**** Extract ****

Reza Abdoh (; also Romanized as “Rezā Abdoh”, ) (February 23, 1963 – May 11, 1995) was an Iranian-born director and playwright known for large-scale, experimental theatrical productions, often staged in unusual spaces like warehouses and abandoned buildings.

Early life and family 
Abdoh was born in Tehran in 1963, the first child of Ali Abdoh, a prominent athlete, businessman and founder of the Persepolis Football Club, and Homa Oboodi (née Mohajerin). His paternal grandfather was Mohammad Abdoh Boroujerdi, a chief justice and expert in Islamic law in the Reza Shah era. Abdoh had two brothers, Sardar "Sid" Abdoh and Salar Abdoh, and one sister, Negar. He had one half-sister, Regina, from his father's previous marriage to an American woman. On his father's side, he was first cousins once removed with Dara Khosrowshahi.

In 1977 Reza was sent to England where he attended day school in London while living with his grandmother. In 1978, he was sent to Wellington, an exclusive boarding school in Somerset, England.

****

Task 1:
Write out the entries below word for word, including every line of lens and pose data, but omit the pictures.
Task 2:
Carry the Reza Abdoh biography forward from its last sentence.
The entries have no connection to the Reza Abdoh biography.

**** Data shown ****

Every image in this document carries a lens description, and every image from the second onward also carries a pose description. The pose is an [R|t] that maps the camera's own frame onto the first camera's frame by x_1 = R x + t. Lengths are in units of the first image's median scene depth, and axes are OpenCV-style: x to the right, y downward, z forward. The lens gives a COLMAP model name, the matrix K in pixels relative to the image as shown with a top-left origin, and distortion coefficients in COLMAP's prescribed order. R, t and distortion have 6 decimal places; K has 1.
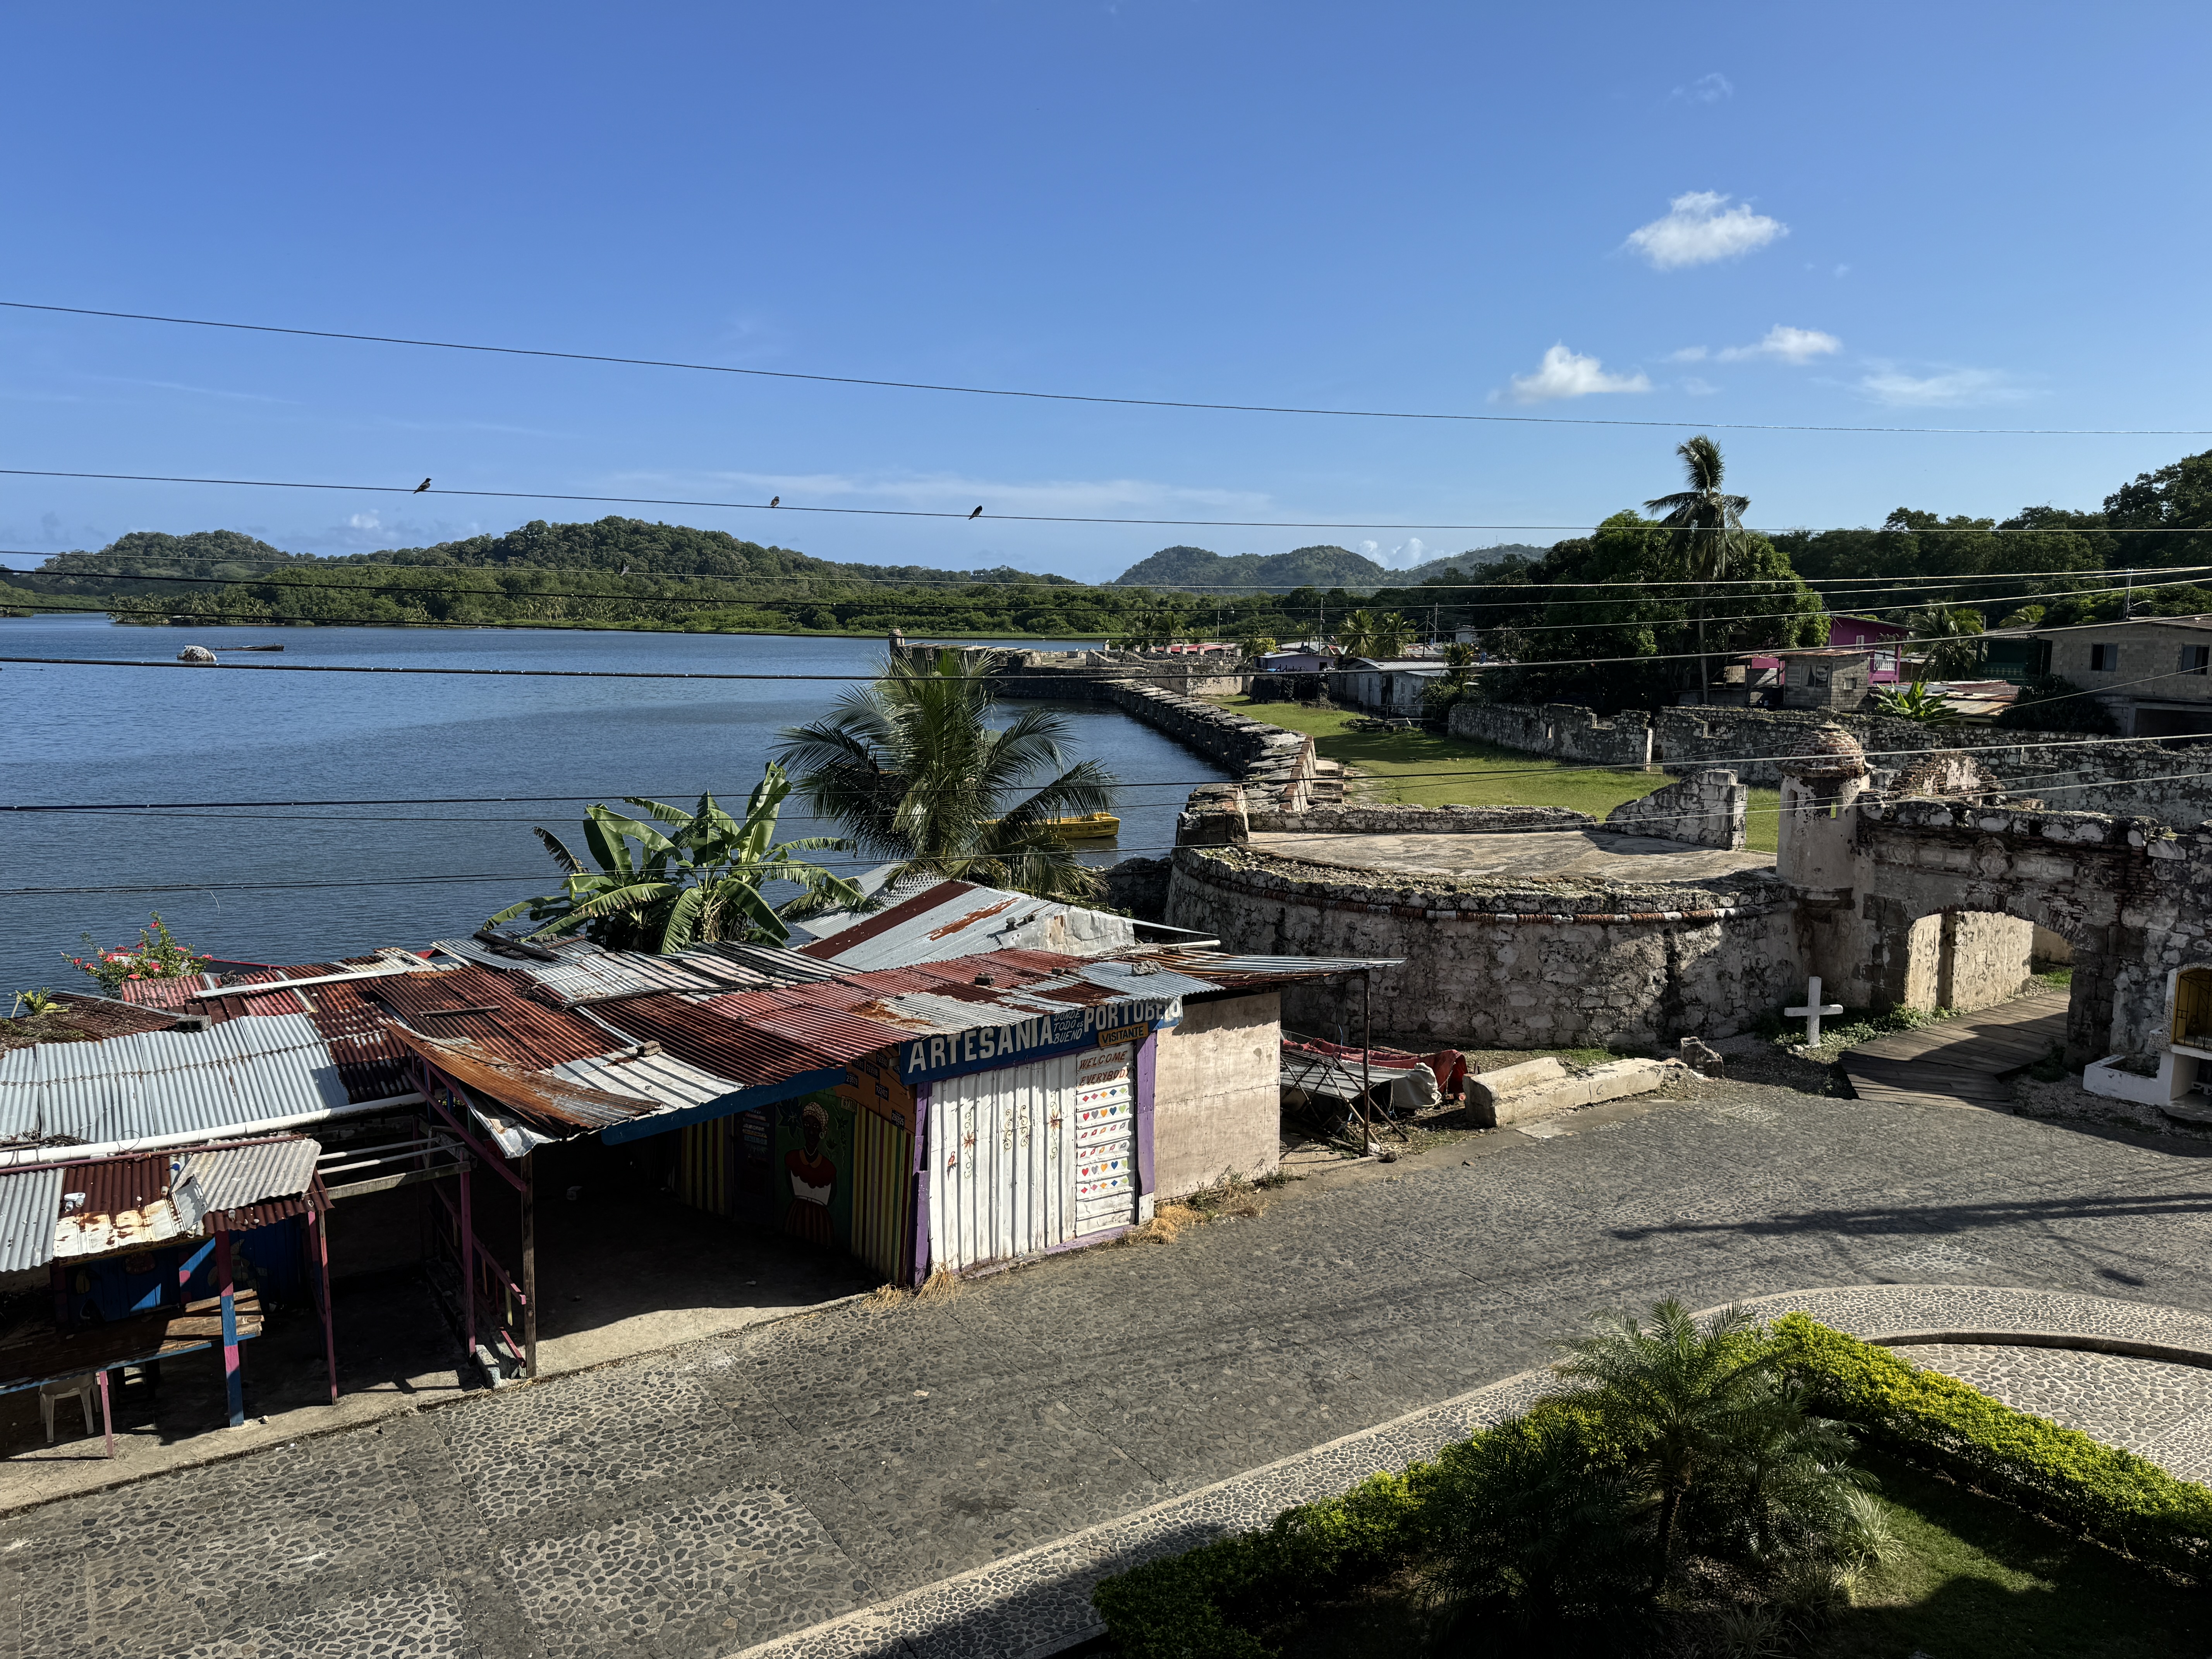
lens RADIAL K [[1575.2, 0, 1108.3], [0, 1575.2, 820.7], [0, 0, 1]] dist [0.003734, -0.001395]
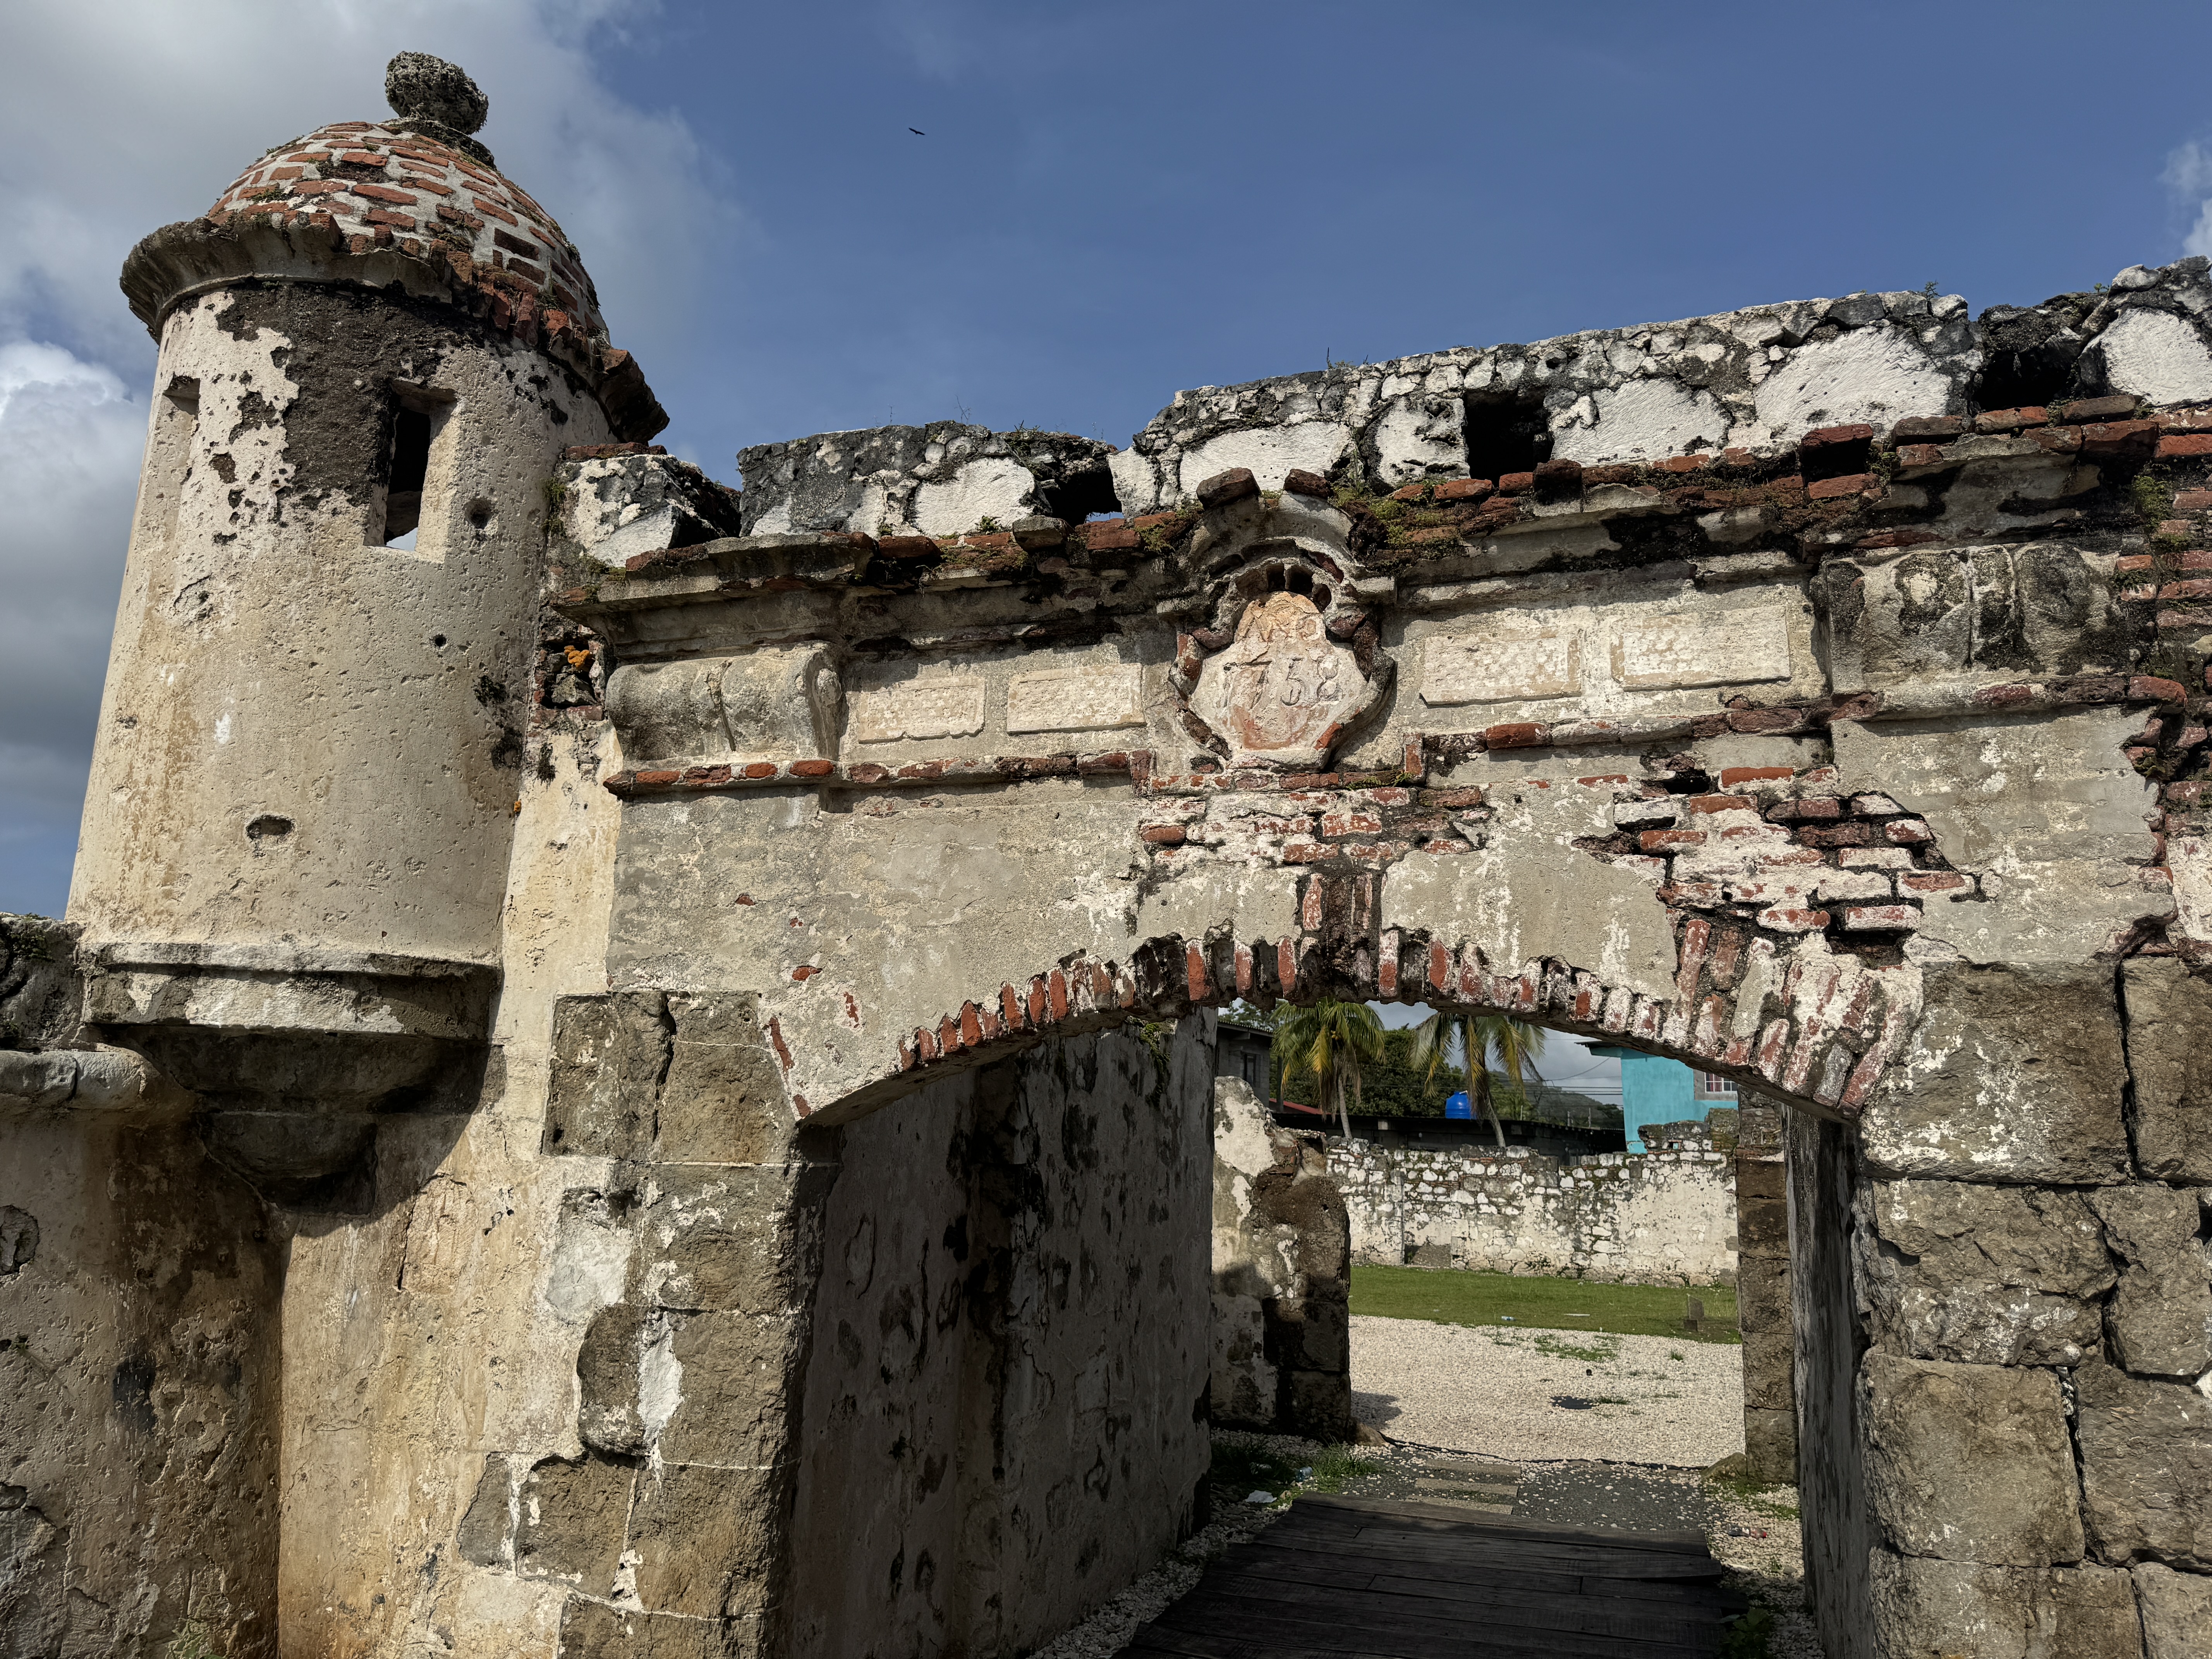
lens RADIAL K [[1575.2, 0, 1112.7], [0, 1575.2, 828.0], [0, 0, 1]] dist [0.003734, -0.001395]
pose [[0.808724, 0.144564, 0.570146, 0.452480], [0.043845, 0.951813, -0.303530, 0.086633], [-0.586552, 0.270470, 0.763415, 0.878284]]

****

Answer section 1:
Every image in this document carries a lens description, and every image from the second onward also carries a pose description. The pose is an [R|t] that maps the camera's own frame onto the first camera's frame by x_1 = R x + t. Lengths are in units of the first image's median scene depth, and axes are OpenCV-style: x to the right, y downward, z forward. The lens gives a COLMAP model name, the matrix K in pixels relative to the image as shown with a top-left origin, and distortion coefficients in COLMAP's prescribed order. R, t and distortion have 6 decimal places; K has 1.
lens RADIAL K [[1575.2, 0, 1108.3], [0, 1575.2, 820.7], [0, 0, 1]] dist [0.003734, -0.001395]
lens RADIAL K [[1575.2, 0, 1112.7], [0, 1575.2, 828.0], [0, 0, 1]] dist [0.003734, -0.001395]
pose [[0.808724, 0.144564, 0.570146, 0.452480], [0.043845, 0.951813, -0.303530, 0.086633], [-0.586552, 0.270470, 0.763415, 0.878284]]

Answer section 2:
In the wake of the Iranian Revolution, Ali Abdoh traveled to California with his four children and settled in West Covina, California. Reza's father, who had plans to open a hotel in Iran on the eve of the revolution, faced financial ruin. In the Fall, Reza began classes at University of Southern California where he completed one semester. In January 1980, Ali Abdoh died of a heart attack on a squash court at the Los Angeles Athletic Club. It is said that he died not long after discovering that Reza was gay.

Career
In 1983 Abdoh began directing plays, often adapting classics like King Lear, King Oedipus, and Medea in Los Angeles theaters.

In 1990, Abdoh directed Father Was a Peculiar Man, a multimedia performance produced by En Garde Arts featuring more than 50 performers that occurred across four blocks of New York City's Meatpacking District. That year he also wrote and directed The Hip-Hop Waltz of Eurydice, staged at the Los Angeles Theatre Center. Abdoh called it a "gut reaction to systemic repression and erosion of freedom" in an interview with Thomas Leabhart published in Mime Journal. His work often confronted such issues as race, class and, the AIDS crisis.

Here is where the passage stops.